Available data
.....

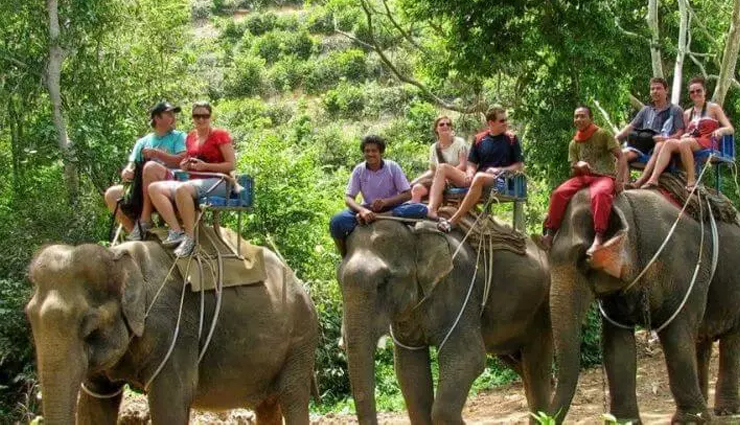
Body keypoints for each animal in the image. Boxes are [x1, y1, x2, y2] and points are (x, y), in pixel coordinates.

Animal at [25, 237, 318, 425]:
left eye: (90, 328)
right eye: (28, 316)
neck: (121, 258)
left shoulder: (174, 331)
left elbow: (171, 400)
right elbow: (95, 403)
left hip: (300, 341)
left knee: (293, 397)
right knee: (267, 406)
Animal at [338, 219, 552, 424]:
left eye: (382, 283)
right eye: (339, 282)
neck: (415, 234)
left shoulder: (458, 286)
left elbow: (468, 357)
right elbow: (409, 371)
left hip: (539, 310)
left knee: (535, 367)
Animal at [548, 189, 740, 423]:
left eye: (583, 259)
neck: (627, 207)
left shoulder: (681, 270)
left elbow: (676, 338)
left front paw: (689, 421)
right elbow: (616, 345)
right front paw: (624, 422)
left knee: (730, 340)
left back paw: (726, 411)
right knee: (701, 341)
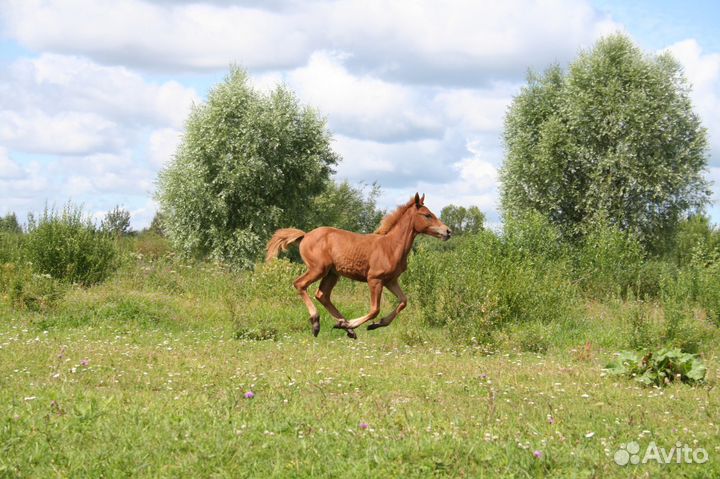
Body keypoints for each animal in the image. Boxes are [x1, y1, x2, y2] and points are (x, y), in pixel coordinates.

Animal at [265, 193, 451, 339]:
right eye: (427, 215)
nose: (448, 231)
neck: (391, 246)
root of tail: (305, 235)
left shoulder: (391, 281)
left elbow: (403, 301)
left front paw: (376, 324)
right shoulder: (374, 279)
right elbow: (375, 309)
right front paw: (357, 324)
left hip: (332, 274)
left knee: (322, 295)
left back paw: (345, 327)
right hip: (318, 269)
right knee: (300, 284)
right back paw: (318, 323)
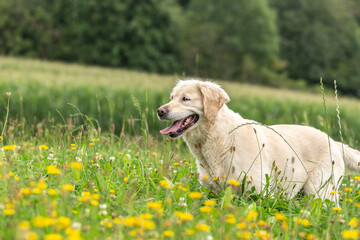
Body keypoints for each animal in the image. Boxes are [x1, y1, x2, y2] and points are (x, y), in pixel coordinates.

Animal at [158, 79, 360, 202]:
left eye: (186, 99)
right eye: (171, 98)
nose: (160, 111)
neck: (219, 137)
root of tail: (334, 141)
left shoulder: (258, 190)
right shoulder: (212, 192)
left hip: (319, 191)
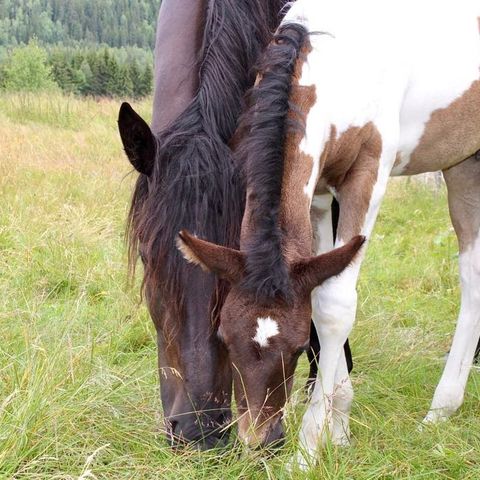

.....

Assigned task
Would you return all lines from the preceding listing that contain the word "back"?

Expected answer
left back paw: (726, 411)
left back paw: (345, 327)
right back paw: (318, 323)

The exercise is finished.